Problem to work on:
Reproduce every line of the material below, character for character.

*** Given records

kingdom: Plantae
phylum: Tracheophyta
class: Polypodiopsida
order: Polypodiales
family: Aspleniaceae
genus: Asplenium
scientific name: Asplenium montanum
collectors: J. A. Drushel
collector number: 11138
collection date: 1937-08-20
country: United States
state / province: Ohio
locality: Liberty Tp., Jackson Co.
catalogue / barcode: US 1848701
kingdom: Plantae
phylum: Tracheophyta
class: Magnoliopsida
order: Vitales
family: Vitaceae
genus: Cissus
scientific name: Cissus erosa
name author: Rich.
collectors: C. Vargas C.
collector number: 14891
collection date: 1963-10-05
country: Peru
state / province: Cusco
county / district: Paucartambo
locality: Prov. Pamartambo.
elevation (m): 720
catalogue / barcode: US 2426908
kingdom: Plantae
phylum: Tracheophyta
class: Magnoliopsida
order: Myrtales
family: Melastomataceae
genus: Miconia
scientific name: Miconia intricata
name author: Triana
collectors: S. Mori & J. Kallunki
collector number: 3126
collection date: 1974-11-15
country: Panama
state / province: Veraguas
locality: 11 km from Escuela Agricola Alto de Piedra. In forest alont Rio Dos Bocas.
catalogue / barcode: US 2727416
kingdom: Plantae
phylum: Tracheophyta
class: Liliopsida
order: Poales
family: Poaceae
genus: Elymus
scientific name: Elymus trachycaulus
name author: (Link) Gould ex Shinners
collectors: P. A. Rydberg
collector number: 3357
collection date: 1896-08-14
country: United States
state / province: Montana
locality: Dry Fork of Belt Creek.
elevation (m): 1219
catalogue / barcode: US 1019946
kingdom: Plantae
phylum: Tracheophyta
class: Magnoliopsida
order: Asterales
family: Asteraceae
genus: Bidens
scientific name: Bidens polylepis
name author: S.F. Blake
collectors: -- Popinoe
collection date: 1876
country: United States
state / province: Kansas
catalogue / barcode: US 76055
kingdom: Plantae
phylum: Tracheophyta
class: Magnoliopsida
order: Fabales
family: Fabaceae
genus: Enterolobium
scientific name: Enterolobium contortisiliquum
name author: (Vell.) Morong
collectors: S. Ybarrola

******

Written answer:
kingdom: Plantae
phylum: Tracheophyta
class: Polypodiopsida
order: Polypodiales
family: Aspleniaceae
genus: Asplenium
scientific name: Asplenium montanum
collectors: J. A. Drushel
collector number: 11138
collection date: 1937-08-20
country: United States
state / province: Ohio
locality: Liberty Tp., Jackson Co.
catalogue / barcode: US 1848701
kingdom: Plantae
phylum: Tracheophyta
class: Magnoliopsida
order: Vitales
family: Vitaceae
genus: Cissus
scientific name: Cissus erosa
name author: Rich.
collectors: C. Vargas C.
collector number: 14891
collection date: 1963-10-05
country: Peru
state / province: Cusco
county / district: Paucartambo
locality: Prov. Pamartambo.
elevation (m): 720
catalogue / barcode: US 2426908
kingdom: Plantae
phylum: Tracheophyta
class: Magnoliopsida
order: Myrtales
family: Melastomataceae
genus: Miconia
scientific name: Miconia intricata
name author: Triana
collectors: S. Mori & J. Kallunki
collector number: 3126
collection date: 1974-11-15
country: Panama
state / province: Veraguas
locality: 11 km from Escuela Agricola Alto de Piedra. In forest alont Rio Dos Bocas.
catalogue / barcode: US 2727416
kingdom: Plantae
phylum: Tracheophyta
class: Liliopsida
order: Poales
family: Poaceae
genus: Elymus
scientific name: Elymus trachycaulus
name author: (Link) Gould ex Shinners
collectors: P. A. Rydberg
collector number: 3357
collection date: 1896-08-14
country: United States
state / province: Montana
locality: Dry Fork of Belt Creek.
elevation (m): 1219
catalogue / barcode: US 1019946
kingdom: Plantae
phylum: Tracheophyta
class: Magnoliopsida
order: Asterales
family: Asteraceae
genus: Bidens
scientific name: Bidens polylepis
name author: S.F. Blake
collectors: -- Popinoe
collection date: 1876
country: United States
state / province: Kansas
catalogue / barcode: US 76055
kingdom: Plantae
phylum: Tracheophyta
class: Magnoliopsida
order: Fabales
family: Fabaceae
genus: Enterolobium
scientific name: Enterolobium contortisiliquum
name author: (Vell.) Morong
collectors: S. Ybarrola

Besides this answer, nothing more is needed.